+++ EXTRAIT FOURNI
16      Ces juridictions de première instance et d’appel ont estimé que le pouvoir adjudicateur, alors qu’il avait connaissance du lien unissant les soumissionnaires A et B, n’a rien entrepris pour déterminer l’influence de ce lien sur la réalité de la concurrence entre ces soumissionnaires. Bien que la législation nationale ne prévoie pas une telle obligation, dès lors que les soumissionnaires A et B avaient chacun connaissance de la participation de l’autre à l’appel d’offres, ils auraient dû déclarer leurs liens au pouvoir adjudicateur. La déclaration sur l’honneur présentée par le soumissionnaire B serait insuffisante pour établir que cette obligation avait été correctement exécutée.

17      Par la suite, VSA Vilnius et le soumissionnaire B ont saisi la juridiction de renvoi.

18      Dans ces conditions, le Lietuvos Aukščiausiasis Teismas (Cour suprême de Lituanie) a décidé de surseoir à statuer et de poser à la Cour les questions préjudicielles suivantes :

« 1)      Les libertés de circulation des personnes et des services, prévues aux articles 45 et 56 TFUE, les principes d’égalité de traitement des opérateurs et de transparence, prévus à l’article 2 de la directive 2004/18 et le principe qui en découle de concurrence libre et loyale des opérateurs (pris conjointement ou séparément, sans cependant se limiter à ces dispositions) doivent-ils être compris et interprétés en ce sens que :

si des soumissionnaires liés, dont les liens économiques, de gestion, financiers ou autres permettent objectivement de douter de leur indépendance et de la protection de la confidentialité des informations ou sont susceptibles, le cas échéant, de leur procurer un avantage sur les autres soumissionnaires, ont décidé de présenter des offres distinctes (autonomes) dans le cadre du même appel d’offres, lesdits soumissionnaires liés doivent alors, en toute hypothèse et qu’une telle obligation soit prévue ou non par la réglementation nationale en matière de passation de marchés publics, déclarer leurs liens au pouvoir adjudicateur, même si celui-ci ne les interroge pas spécifiquement à ce sujet ?

2)      Si la réponse à la première question :

a)      est affirmative (c’est-à-dire que les soumissionnaires doivent en toute hypothèse déclarer leurs liens au pouvoir adjudicateur), la seule inexécution ou mauvaise exécution de cette obligation suffit-elle pour que le pouvoir adjudicateur constate ou que l’instance de recours (le juge) décide que les soumissionnaires liés qui ont présenté des offres distinctes dans le cadre du même appel d’offres n’entrent pas réellement en concurrence (concurrence fictive) ?

b)      est négative (c’est-à-dire que les soumissionnaires n’ont d’autre obligation de déclarer leurs liens que celles que prévoient la législation ou les conditions de l’appel d’offres), le pouvoir adjudicateur supporte–t–il le risque de la participation de ces opérateurs liés et des effets qui en découlent, s’il ne prévoit pas lui-même cette obligation dans les conditions de l’appel d’offres ?
++++++
+++ RELEVÉ EXTRAIT
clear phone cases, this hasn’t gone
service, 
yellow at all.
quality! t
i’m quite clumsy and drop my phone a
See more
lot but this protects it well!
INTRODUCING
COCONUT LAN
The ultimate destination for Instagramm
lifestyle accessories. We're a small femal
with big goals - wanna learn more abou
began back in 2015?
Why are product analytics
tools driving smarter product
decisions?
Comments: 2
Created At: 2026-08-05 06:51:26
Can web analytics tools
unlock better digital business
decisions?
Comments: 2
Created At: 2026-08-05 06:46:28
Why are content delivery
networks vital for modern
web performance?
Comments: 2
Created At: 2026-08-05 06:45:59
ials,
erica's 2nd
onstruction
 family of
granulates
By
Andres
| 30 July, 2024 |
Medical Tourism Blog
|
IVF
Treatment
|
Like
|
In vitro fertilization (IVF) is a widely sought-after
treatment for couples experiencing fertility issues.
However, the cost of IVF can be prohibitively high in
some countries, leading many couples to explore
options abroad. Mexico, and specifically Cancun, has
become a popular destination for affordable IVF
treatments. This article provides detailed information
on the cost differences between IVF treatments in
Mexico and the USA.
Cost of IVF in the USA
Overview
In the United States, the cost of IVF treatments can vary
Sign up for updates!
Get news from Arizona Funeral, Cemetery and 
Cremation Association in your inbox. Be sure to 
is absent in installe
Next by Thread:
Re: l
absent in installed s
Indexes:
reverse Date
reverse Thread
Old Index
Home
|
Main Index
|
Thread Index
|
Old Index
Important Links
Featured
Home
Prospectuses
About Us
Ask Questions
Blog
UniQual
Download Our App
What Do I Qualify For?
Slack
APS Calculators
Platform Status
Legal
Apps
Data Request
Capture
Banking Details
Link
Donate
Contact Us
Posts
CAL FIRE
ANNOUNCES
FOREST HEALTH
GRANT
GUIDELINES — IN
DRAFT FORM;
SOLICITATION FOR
++++++
## TRAVAIL DEMANDÉ
1. D'après l'extrait sur le renvoi préjudiciel, quelle juridiction a décidé de surseoir à statuer et d'interroger la Cour ?
2. Reprenez l'extrait sur le renvoi préjudiciel à partir de sa dernière phrase et poursuivez-le.
Le relevé n'intervient pas dans ce travail.

## LISTE DES RÉPONSES
1. Le Lietuvos Aukščiausiasis Teismas (Cour suprême de Lituanie).

2.
3)      Indépendamment de la réponse à la première question et compte tenu de l’arrêt du 12 mars 2015, eVigilo (C‑538/13, EU:C:2015:166), les règles de droit indiquées à la première question et l’article 1er, paragraphe 1, troisième alinéa, ainsi que l’article 2, paragraphe 1, sous b), de la directive 89/665 (pris conjointement ou séparément, sans cependant se limiter à ces dispositions) doivent-ils être compris et interprétés en ce sens que :

a)      si, pendant la procédure d’appel d’offres, le pouvoir adjudicateur prend connaissance, par un moyen quelconque, de liens pertinents entre plusieurs soumissionnaires, il doit, indépendamment de son appréciation de ce fait ou d’autres circonstances (par exemple la différence entre les offres dans la forme et sur le fond, l’engagement solennel pris par un soumissionnaire d’entrer loyalement en concurrence avec les autres, etc.), interroger spécifiquement les soumissionnaires liés et leur demander de préciser si et en quoi leur situation personnelle est compatible avec la concurrence libre et loyale des soumissionnaires ?

b)      si une telle obligation incombe au pouvoir adjudicateur mais qu’il ne l’exécute pas, cela suffit pour que le juge constate qu’il a agi illégalement, sans garantir la transparence ni l’objectivité de la procédure, sans interroger la requérante ni statuer lui-même sur l’influence éventuelle de la situation personnelle des opérateurs liés sur les résultats de l’appel d’offres ?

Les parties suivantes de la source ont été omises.